Source data>
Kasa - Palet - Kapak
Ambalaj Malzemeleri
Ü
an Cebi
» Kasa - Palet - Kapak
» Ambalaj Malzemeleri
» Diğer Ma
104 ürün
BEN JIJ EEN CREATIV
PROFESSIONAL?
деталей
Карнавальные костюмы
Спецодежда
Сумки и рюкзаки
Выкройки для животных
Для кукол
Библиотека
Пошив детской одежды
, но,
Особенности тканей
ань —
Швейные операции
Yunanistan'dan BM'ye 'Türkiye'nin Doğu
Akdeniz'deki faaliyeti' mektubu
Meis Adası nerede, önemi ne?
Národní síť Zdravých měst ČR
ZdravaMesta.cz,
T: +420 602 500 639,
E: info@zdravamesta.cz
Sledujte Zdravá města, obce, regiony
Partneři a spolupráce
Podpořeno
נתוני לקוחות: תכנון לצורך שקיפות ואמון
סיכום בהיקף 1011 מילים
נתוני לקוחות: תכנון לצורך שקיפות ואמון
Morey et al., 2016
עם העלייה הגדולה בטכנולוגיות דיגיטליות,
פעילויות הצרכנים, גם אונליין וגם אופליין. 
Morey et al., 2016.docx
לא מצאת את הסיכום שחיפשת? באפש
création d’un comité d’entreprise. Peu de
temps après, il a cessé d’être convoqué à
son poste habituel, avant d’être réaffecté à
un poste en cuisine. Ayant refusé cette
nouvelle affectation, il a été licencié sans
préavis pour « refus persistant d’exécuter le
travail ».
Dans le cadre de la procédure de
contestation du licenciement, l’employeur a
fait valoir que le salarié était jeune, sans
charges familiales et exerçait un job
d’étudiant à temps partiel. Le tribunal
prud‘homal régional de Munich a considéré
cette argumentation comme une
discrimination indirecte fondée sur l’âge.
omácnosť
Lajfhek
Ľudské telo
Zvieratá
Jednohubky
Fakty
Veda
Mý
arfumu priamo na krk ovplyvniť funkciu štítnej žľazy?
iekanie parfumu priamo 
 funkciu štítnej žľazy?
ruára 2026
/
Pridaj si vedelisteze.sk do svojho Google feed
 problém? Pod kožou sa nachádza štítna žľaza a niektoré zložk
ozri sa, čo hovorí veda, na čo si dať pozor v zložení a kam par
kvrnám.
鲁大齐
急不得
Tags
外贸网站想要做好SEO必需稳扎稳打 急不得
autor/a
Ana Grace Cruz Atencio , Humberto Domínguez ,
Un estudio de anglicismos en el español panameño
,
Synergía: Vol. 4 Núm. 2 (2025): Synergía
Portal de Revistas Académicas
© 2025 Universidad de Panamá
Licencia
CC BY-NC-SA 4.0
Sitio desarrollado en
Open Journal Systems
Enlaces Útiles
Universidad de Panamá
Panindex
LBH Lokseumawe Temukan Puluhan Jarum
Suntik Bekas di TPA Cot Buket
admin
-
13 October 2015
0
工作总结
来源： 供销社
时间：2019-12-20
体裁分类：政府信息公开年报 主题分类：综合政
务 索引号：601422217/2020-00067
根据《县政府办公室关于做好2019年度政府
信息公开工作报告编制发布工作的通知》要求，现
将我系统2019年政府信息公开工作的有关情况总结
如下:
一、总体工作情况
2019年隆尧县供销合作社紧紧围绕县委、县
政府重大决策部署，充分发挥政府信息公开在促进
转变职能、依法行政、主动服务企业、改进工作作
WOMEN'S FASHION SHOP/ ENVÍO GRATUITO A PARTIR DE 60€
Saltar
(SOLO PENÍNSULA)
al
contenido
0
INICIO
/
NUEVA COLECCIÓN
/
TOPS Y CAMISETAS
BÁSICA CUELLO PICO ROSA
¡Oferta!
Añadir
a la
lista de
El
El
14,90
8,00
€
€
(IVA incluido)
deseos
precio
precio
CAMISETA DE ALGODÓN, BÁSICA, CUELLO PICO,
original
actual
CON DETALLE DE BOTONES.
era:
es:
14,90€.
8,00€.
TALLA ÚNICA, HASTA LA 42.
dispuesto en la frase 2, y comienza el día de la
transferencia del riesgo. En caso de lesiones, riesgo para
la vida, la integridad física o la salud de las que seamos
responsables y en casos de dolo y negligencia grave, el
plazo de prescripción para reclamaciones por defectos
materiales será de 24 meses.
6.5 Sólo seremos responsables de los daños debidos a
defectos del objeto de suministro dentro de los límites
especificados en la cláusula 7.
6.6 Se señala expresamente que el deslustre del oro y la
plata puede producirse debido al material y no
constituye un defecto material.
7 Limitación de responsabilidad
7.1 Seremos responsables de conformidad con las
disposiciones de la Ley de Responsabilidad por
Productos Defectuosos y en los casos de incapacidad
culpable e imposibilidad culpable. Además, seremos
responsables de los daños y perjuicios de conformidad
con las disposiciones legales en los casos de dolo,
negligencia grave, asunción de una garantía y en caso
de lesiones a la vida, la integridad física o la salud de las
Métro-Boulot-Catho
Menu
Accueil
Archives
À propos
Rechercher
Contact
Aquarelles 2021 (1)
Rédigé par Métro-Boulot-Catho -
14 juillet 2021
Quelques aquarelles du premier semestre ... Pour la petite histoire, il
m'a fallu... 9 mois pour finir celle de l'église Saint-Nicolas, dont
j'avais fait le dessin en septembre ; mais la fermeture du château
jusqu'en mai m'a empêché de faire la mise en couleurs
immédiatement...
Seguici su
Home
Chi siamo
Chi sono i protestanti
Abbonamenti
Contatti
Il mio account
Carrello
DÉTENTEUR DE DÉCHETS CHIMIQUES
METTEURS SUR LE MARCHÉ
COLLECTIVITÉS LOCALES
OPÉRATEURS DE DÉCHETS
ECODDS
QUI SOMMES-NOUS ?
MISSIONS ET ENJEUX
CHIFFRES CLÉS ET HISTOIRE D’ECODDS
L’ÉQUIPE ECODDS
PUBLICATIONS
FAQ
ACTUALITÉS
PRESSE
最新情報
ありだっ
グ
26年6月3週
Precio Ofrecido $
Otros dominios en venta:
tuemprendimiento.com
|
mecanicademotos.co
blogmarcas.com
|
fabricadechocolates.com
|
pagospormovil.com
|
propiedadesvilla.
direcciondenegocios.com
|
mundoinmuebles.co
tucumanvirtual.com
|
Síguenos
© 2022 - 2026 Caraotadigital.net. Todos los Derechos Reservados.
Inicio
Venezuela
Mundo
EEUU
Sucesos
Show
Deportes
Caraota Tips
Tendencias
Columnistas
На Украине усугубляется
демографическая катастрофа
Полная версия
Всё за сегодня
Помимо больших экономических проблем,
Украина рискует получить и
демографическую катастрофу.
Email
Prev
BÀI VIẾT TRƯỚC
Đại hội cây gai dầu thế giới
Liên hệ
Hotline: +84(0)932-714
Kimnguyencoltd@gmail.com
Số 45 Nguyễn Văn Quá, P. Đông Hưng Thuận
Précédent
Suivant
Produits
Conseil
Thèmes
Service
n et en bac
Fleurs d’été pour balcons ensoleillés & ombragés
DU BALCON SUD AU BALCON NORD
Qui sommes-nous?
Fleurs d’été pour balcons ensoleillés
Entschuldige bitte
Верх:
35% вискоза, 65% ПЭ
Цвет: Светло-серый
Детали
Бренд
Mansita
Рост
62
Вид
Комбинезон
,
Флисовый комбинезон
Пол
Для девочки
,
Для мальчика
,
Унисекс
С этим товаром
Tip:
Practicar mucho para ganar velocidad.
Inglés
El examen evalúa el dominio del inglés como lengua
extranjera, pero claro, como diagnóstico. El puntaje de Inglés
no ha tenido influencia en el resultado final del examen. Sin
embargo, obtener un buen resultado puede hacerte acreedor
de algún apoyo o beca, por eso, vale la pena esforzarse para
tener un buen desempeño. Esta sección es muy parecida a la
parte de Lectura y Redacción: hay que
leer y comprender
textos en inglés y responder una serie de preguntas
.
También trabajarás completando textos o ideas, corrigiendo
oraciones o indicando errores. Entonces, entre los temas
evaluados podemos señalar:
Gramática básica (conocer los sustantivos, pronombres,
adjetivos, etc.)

Activity> From the opening line of the data above, please print each line as written up to and including the line that contains "Meis Adası nerede, önemi ne?", and nothing more.

Answer to this exercise>
Kasa - Palet - Kapak
Ambalaj Malzemeleri
Ü
an Cebi
» Kasa - Palet - Kapak
» Ambalaj Malzemeleri
» Diğer Ma
104 ürün
BEN JIJ EEN CREATIV
PROFESSIONAL?
деталей
Карнавальные костюмы
Спецодежда
Сумки и рюкзаки
Выкройки для животных
Для кукол
Библиотека
Пошив детской одежды
, но,
Особенности тканей
ань —
Швейные операции
Yunanistan'dan BM'ye 'Türkiye'nin Doğu
Akdeniz'deki faaliyeti' mektubu
Meis Adası nerede, önemi ne?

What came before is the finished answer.